Hi, I haven’t purchased Prodigy yet and I have a question about whether I can use it for my use case.

I have a corpus of news articles and I want to train a model to detect quotations in those articles. Additionally I want to train a model to detect who the previously detected quotations are attributed to.

It seems similar to the NER detection as a problem but it’s not clear from the documentation if I’ll be able to use Prodigy for this. I’m relatively new to the NLP field but I’m an experienced programmer. Could someone knowledgeable please advise? Thanks.

I'm not a seasoned NLP practitioner, but I think Prodigy can definitely help with your project. :+1:

When I started working with Prodigy, I was a seasoned developer that didn't know much about building ML models, and my idea was about as developed as yours. I was able to use Prodigy as a way to learn about the data gathering and annotation processes involved in most machine learning projects, without having to start from scratch and build functional models that perform adequately.

Prodigy not only provides a set of state-of-the-art models to start from (via spaCy) but it also has training recipes that are able to update your model "in-the-loop" as you annotate, so you get better results as it improves from your current session. No matter what kind of NLP problem you're working on, you're probably going to need to annotate data, and Prodigy is great for that. Plus if your problem outgrows the prodigy recipes, you can plug in a custom model to suit your needs, so it grows with you.
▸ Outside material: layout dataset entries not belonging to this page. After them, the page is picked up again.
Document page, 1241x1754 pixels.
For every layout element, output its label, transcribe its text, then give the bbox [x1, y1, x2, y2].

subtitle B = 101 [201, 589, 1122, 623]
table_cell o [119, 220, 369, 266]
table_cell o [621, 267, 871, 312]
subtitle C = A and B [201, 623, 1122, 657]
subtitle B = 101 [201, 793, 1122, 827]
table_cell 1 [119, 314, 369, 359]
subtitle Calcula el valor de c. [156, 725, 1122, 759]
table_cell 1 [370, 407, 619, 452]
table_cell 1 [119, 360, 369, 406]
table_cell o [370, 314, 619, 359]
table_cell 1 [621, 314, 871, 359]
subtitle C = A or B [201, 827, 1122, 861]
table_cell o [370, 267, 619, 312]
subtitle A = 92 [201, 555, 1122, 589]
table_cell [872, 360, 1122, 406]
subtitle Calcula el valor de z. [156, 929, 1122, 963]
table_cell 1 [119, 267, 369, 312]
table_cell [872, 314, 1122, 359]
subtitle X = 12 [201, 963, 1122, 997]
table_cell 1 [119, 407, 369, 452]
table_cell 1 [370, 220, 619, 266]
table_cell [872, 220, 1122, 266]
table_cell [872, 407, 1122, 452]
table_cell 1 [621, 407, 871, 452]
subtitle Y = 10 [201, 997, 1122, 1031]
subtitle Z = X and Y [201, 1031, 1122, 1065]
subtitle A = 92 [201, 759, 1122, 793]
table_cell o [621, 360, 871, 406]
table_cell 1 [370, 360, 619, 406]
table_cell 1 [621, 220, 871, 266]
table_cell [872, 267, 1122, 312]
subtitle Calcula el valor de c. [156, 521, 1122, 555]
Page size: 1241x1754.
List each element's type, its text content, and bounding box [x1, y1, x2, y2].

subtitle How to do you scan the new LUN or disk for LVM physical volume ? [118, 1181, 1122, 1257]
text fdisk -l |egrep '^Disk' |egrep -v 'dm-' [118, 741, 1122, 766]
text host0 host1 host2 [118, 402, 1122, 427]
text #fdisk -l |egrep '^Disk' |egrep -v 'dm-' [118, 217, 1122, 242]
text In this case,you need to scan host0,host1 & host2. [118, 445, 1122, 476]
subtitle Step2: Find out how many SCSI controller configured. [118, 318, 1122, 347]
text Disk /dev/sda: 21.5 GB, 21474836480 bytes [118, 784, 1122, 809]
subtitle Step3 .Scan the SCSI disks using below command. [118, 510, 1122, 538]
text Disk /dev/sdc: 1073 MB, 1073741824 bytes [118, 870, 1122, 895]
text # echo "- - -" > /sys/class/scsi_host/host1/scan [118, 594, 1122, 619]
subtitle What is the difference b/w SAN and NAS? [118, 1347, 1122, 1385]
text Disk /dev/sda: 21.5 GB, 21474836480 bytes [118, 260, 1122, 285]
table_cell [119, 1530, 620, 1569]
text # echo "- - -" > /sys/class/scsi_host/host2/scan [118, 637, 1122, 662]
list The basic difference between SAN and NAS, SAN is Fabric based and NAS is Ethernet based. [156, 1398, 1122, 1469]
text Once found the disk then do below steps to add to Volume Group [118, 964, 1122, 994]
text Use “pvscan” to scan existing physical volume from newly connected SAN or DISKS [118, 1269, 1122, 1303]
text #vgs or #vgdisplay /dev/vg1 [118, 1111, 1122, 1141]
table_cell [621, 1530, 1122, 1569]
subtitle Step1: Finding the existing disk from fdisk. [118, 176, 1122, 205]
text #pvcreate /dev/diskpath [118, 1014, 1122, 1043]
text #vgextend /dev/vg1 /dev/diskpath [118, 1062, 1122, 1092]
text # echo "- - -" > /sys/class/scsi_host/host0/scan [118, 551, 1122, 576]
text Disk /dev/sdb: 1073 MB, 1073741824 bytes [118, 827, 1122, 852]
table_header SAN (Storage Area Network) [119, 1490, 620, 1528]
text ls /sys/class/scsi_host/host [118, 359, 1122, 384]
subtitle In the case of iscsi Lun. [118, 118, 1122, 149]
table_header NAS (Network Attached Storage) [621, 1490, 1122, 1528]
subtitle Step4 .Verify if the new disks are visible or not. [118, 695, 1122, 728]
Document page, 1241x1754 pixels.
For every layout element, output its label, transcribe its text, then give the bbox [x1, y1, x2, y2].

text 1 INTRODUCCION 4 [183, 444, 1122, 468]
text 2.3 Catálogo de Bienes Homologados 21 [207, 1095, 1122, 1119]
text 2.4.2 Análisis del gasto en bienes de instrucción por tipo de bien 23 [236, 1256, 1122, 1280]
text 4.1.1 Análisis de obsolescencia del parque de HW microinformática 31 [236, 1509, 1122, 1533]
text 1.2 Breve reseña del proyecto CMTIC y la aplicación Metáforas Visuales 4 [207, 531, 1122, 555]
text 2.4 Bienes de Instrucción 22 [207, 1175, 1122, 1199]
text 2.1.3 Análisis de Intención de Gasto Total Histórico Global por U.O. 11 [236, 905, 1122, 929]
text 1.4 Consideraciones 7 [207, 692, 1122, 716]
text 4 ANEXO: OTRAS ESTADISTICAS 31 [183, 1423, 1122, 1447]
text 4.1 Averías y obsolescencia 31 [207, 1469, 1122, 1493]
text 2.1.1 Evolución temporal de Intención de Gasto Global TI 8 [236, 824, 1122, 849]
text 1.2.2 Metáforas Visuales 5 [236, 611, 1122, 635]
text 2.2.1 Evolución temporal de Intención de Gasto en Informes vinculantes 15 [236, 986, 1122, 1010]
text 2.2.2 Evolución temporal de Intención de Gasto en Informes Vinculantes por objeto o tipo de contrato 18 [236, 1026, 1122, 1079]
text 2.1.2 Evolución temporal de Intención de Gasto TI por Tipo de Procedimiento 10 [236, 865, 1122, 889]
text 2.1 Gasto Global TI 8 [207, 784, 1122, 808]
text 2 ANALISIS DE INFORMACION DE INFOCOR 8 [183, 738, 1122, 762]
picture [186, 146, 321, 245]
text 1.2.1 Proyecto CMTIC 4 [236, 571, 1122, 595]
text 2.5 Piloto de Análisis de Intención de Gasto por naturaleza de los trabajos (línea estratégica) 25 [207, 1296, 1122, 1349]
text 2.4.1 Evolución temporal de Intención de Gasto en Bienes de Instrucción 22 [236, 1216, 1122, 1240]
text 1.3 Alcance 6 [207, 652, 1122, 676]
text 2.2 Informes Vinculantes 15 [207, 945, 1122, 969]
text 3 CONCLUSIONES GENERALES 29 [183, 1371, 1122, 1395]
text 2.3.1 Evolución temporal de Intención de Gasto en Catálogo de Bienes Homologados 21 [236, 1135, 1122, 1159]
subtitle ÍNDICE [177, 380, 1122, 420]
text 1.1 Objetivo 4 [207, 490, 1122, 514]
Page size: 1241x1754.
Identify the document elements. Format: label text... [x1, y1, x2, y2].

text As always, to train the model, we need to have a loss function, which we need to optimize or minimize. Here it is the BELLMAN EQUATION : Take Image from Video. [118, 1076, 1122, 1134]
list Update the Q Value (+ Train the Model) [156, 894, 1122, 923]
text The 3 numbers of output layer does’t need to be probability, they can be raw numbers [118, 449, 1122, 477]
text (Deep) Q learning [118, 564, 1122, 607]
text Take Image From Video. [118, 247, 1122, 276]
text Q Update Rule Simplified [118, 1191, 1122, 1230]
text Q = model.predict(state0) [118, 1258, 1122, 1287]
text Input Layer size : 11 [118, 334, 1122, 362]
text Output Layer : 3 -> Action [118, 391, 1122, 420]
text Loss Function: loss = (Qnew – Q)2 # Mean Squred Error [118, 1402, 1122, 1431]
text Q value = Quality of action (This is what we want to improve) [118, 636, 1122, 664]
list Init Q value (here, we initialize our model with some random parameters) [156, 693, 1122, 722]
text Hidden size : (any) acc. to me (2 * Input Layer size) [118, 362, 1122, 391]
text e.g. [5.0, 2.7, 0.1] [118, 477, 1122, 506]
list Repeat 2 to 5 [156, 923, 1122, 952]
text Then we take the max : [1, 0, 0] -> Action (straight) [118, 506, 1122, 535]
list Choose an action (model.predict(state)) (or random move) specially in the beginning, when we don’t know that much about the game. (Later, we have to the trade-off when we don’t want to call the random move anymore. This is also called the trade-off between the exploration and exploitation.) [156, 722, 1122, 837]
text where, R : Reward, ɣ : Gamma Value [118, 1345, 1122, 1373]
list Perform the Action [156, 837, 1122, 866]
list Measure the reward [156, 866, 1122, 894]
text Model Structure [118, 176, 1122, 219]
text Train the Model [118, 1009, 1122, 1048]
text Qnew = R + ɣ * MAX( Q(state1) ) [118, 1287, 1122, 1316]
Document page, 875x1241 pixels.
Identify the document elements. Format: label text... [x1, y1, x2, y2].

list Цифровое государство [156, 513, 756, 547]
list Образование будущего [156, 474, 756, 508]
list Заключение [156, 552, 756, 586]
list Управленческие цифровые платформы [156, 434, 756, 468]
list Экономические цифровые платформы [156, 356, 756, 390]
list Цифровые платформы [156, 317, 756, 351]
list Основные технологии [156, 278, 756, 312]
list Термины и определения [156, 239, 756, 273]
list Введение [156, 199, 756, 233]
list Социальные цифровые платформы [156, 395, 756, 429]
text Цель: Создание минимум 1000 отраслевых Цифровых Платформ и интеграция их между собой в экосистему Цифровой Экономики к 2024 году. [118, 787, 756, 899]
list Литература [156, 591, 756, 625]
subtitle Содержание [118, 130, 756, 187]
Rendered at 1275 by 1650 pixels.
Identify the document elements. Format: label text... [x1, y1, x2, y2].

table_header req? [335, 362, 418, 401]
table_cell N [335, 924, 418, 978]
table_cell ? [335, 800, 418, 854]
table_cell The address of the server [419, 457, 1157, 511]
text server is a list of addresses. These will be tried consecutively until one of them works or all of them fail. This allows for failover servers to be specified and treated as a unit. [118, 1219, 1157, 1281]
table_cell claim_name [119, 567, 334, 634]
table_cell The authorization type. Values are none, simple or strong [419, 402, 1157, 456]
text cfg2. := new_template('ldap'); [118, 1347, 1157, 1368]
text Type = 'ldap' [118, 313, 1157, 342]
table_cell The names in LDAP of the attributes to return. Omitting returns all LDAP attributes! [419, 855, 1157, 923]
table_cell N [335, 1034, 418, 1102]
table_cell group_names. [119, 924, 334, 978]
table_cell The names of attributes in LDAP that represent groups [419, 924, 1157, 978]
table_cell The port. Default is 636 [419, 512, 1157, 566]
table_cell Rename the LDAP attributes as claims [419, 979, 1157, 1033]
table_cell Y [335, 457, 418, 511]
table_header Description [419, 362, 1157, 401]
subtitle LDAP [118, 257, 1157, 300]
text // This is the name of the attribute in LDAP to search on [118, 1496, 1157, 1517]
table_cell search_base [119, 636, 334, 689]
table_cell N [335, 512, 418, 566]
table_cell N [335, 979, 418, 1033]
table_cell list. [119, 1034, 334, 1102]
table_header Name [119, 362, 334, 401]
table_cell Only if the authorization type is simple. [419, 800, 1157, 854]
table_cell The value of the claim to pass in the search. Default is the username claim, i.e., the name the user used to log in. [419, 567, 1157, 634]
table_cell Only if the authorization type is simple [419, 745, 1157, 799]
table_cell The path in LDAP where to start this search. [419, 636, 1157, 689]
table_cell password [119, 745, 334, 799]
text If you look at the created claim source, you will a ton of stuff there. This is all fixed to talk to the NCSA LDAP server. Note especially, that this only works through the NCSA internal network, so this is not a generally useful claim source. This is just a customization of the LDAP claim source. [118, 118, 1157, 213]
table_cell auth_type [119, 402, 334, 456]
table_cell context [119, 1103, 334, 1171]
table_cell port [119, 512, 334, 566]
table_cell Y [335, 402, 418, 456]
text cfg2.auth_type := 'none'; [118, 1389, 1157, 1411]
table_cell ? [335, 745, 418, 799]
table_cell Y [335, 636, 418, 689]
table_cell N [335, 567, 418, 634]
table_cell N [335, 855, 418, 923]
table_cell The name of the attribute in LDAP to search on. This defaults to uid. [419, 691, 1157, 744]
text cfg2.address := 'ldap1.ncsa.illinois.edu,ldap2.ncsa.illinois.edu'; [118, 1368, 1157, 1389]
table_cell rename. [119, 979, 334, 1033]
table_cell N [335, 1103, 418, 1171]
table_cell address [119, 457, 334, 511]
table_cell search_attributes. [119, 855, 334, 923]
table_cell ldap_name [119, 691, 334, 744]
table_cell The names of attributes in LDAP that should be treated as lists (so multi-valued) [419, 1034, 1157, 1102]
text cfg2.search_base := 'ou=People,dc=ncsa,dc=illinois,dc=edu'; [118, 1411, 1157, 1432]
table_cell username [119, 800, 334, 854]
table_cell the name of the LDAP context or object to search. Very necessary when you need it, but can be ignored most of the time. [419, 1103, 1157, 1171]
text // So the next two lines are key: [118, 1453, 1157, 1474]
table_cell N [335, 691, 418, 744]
This sounds like a great use for spaCy/prodigy. You could start by using the Part-of-speech tags that come with the built-in models to find open/close quote chunks and extract the text from between them. You can see a list of the POS tags that come built-in here: Data formats · spaCy API Documentation

I'm sure there are other ways to approach the problem, so you'll want to experiment. Speaking of workflows and experimentation, @honnibal gave a talk about how to build successful NLP projects in which he talks about iterative development practices with NLP and Prodigy: https://youtu.be/jpWqz85F_4Y?t=137

If you're rushed and can't spare ~30 minutes, he gives an example workflow and problem with prodigy here: https://youtu.be/jpWqz85F_4Y?t=698

Good luck with your project!

Hi Robert! I'm looking to do exactly the same - extract and attribute quotes from news articles. First wanted to check if this was possible with Prodigy and saw your post. I'm wondering if it worked out for you. Could you share any tips, please?